Hypothosis- do fresh eggs from spoiled, free-range chickens taste better and can it be cost effective, while living in a suburban environment and using easily available support products.
Facts gathered- 1. Taste is subjective. The color of the yolk is definitely deeper and brighter and generally, the participants thought the eggs tasted a bit better. We do not possess the equipment to test for actual vitamin and food values so there is no attempt to prove that the eggs are actually "better" in that area.
2- Cost- Cage and pen materials $250, Dr. visit $400, cost of chicks $21, Costs of hay and bedding material $50, feeding equipment $100, food $240 ($10 mo.) Total - $1061.
We used PVC pipe, wire, chicken wire, bird cloth, steel posts and a manufactured shade tent. We recycled some equipment and lawn furniture for the roosts and nest boxes. The birds mostly ate wild bird seed mix and free range grass/bugs/down fruit/most of my garden. Medical expenses could be avoided by simply eating the sick chicken, but it was part of the learning experience to try to heal the poor thing.
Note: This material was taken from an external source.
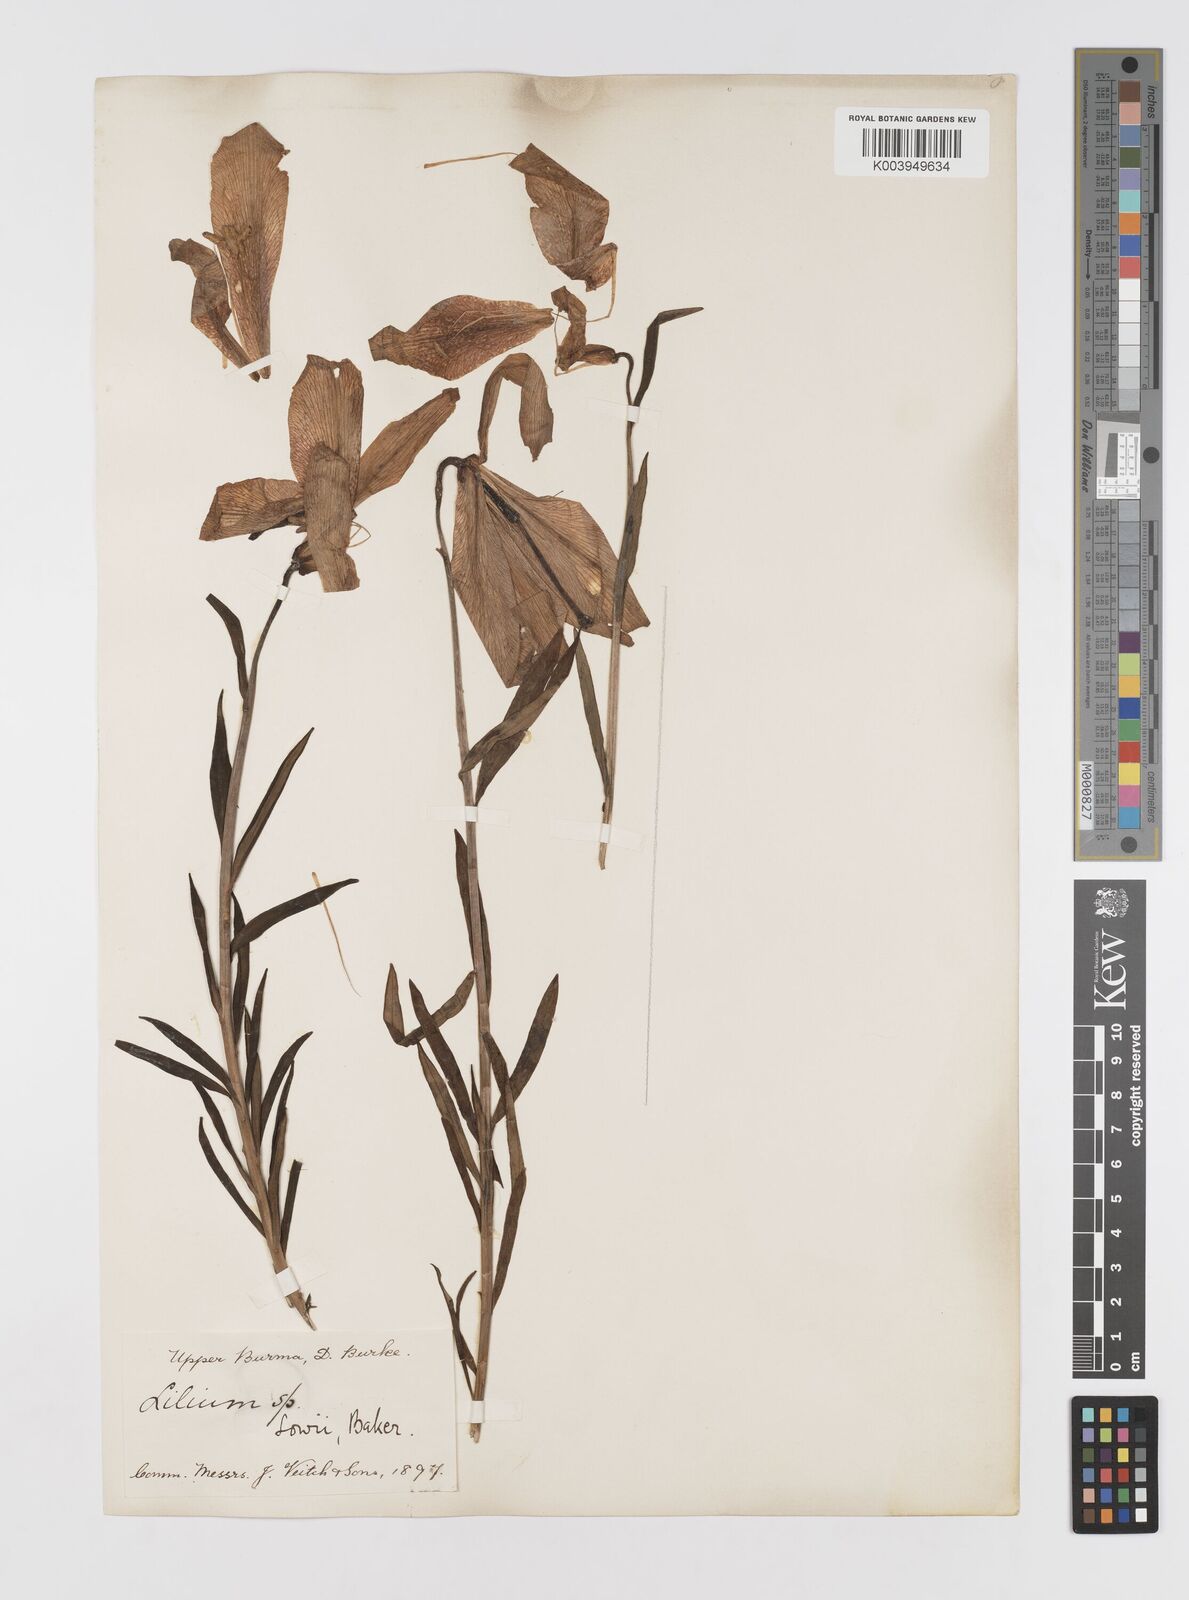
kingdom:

Actual egg production- I didn't count every egg, so the number is an estimate based on the average number of eggs layed during their laying life in the experiment. There are periods of time when chickens do not lay- youth, brooding, moulting. One started laying at 5 months old, one at 9 mo. one at 7 mo. One layed no eggs while broody for 3 months, one layed no eggs while moulting 3 mo., one was an inconsistent layer.
Bieging- 60 eggs Q- 320 C- 200 Total- 580 eggs.
Apprx $1.83 per egg.
The experiment ended last night with about 3 pounds of prepared meat and a large bag of feathers.
Conclusion- chickens are very fun pets, lay tasty eggs that cost a fortune, make a mess everywhere, and get up very early. I prefer them to dogs or cats, but do not want to continue the experiment any further.